A fines de los años 70, la tentación legalista de los Hermanos cedió paso a la formación de grupos centrados en el terror, animados por el establecimiento de la República islámica en Irán y por el deseo de destruir a Israel tras los acuerdos de Camp David. Como telón de fondo, otro teórico, éste del siglo XIII, Ibn Taymiyya, el Aristóteles de la tradición integrista musulmana, que fija el canon de la sociedad perfecta sometida a la sharía y la obligación de la ‘yihad’ implacable contra los enemigos externos e internos del Islam, gobernantes apóstatas incluidos (ejecución de Sadat en 1981). A esos ingredientes de base fueron sumándose otros agentes de radicalización: la incidencia de la guerra de Afganistán, crisol del internacionalismo yihadista, la conversión del islamismo en terrorismo en Argelia, y, en otro orden de cosas, los cambios tecnológicos en el sistema de comunicaciones que por vez primera hacen posible la transmisión inmediata de los mensajes y de las imágenes, así como de las consignas de organización, a escala mundial. El regreso a la edad de oro del Profeta, en su vertiente bélica, configura una auténtica utopía arcaizante, una arqueoutopía, apoyada en los recursos tecnológicos de la globalización.
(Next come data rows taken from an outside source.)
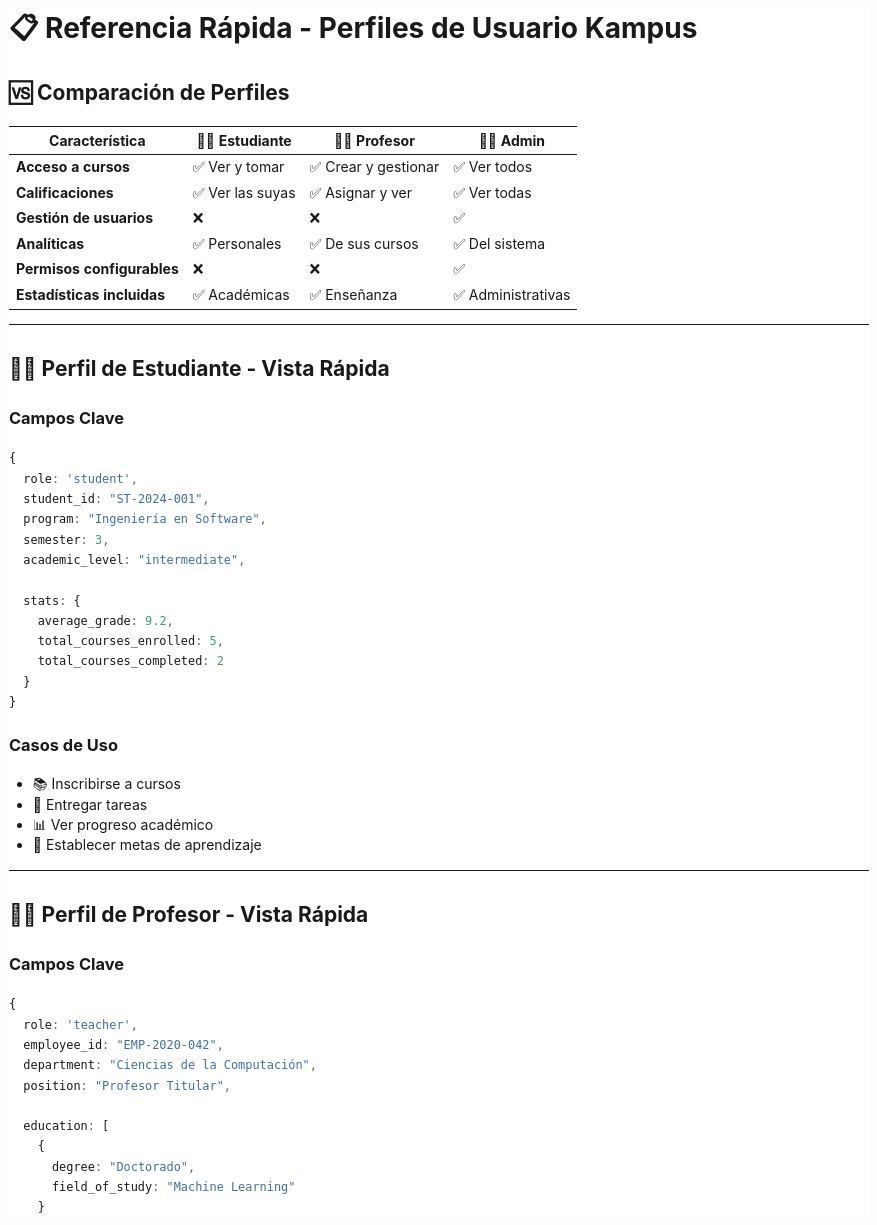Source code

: # 📋 Referencia Rápida - Perfiles de Usuario Kampus

## 🆚 Comparación de Perfiles

| Característica | 👨‍🎓 Estudiante | 👨‍🏫 Profesor | 👨‍💼 Admin |
|----------------|-----------------|----------------|-------------|
| **Acceso a cursos** | ✅ Ver y tomar | ✅ Crear y gestionar | ✅ Ver todos |
| **Calificaciones** | ✅ Ver las suyas | ✅ Asignar y ver | ✅ Ver todas |
| **Gestión de usuarios** | ❌ | ❌ | ✅ |
| **Analíticas** | ✅ Personales | ✅ De sus cursos | ✅ Del sistema |
| **Permisos configurables** | ❌ | ❌ | ✅ |
| **Estadísticas incluidas** | ✅ Académicas | ✅ Enseñanza | ✅ Administrativas |

---

## 👨‍🎓 Perfil de Estudiante - Vista Rápida

### Campos Clave
```typescript
{
  role: 'student',
  student_id: "ST-2024-001",
  program: "Ingeniería en Software",
  semester: 3,
  academic_level: "intermediate",
  
  stats: {
    average_grade: 9.2,
    total_courses_enrolled: 5,
    total_courses_completed: 2
  }
}
```

### Casos de Uso
- 📚 Inscribirse a cursos
- 📝 Entregar tareas
- 📊 Ver progreso académico
- 🎯 Establecer metas de aprendizaje

---

## 👨‍🏫 Perfil de Profesor - Vista Rápida

### Campos Clave
```typescript
{
  role: 'teacher',
  employee_id: "EMP-2020-042",
  department: "Ciencias de la Computación",
  position: "Profesor Titular",
  
  education: [
    {
      degree: "Doctorado",
      field_of_study: "Machine Learning"
    }
```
Los dirigentes de Al-Qaeda sí creen en «la guerra de civilizaciones» anunciada por Huntington y tratan de que todo el mundo musulmán la asuma, arrastrado por la eficacia de su megaterrorismo y por errores descomunales como la invasión de Irak. La respuesta no puede ser únicamente policial y militar. La «alianza de las civilizaciones» ha de ser algo más que un eslogan bienintencionado. Por lo que nos toca de manera inmediata, sólo mediante una política eficaz de integración de nuestros colectivos de inmigrantes musulmanes, evitando la formación de guetos, y con el establecimiento de una distinción precisa entre lo que es el núcleo teológico de la religión islámica, en nada violento, y lo que es la deriva yihadista de la etapa del Profeta armado, podremos evitar la consolidación de una sociabilidad hostil en ambos sentidos y de consecuencias inevitablemente negativas.
Antonio Elorza es catedrático de Penamiento Político en la Univarsidad Complutense.